A 3 kW nameplate on the brochure is not 3 kW at your chimney. Small wind economics live or die on hub-height wind speed, and hub-height wind speed obeys v³ arithmetic—not marketing optimism.
Cubic power: the non-negotiable math
If average wind rises from 4 m/s to 5 m/s:
P₂/P₁ = (5/4)³ ≈ 1.95 → nearly double the energy
Drop from 6 m/s to 4 m/s:
(4/6)³ ≈ 0.30 → 70% less power from the same rotor
That is why installers obsess over one more m/s on the mast. It is also why a “breezy” backyard at ground level may be a poor turbine site at 12 m.

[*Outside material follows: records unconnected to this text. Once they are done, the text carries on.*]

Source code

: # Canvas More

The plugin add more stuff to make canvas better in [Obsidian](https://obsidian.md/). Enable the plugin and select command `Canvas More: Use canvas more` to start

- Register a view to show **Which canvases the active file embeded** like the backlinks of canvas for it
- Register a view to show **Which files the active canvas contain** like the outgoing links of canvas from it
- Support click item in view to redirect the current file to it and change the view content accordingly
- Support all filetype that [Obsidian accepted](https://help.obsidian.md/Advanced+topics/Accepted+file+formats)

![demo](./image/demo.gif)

Tower height and obstacles
Wind near the ground is slowed by friction and turbulence. Houses, tree lines, and berms create:
- Wake deficits downwind of obstacles
- Turbulence intensity that fatigues small rotors and cuts efficiency
- Vertical shear — wind may be 50–100% stronger just above the roofline
Rules of thumb for planning (not permitting):
| Practice | Why |
|---|---|
| Hub well above roof/trees (often 10 m+ clear) | Escape slow, chaotic layer |
| Prevailing wind sector open | Unobstructed fetch |
| Avoid mounting on short patio masts | Looks cheap, performs worse |
Measure at proposed hub height for a year if possible. Ground-level handheld readings mislead.
When small wind pays vs. solar-only
Favors wind:
- Open rural parcel with documented mean wind > 5–6 m/s at hub
- Night loads (EV, heat, backup) you want to offset
- Existing tall tower or barn with structural path
Favors solar first:
- Suburban lot with tree canopy
- Weak mean wind (< 4 m/s) even after mast
- HOA / noise / shadow flicker constraints
Run the calculator with conservative wind and realistic efficiency (30–40%). Compare annual kWh to a PV array occupying similar budget.
Small wind is not “free energy.” It is cubic energy—paid for in steel height and honest wind data. Skip either and the turbine becomes lawn art.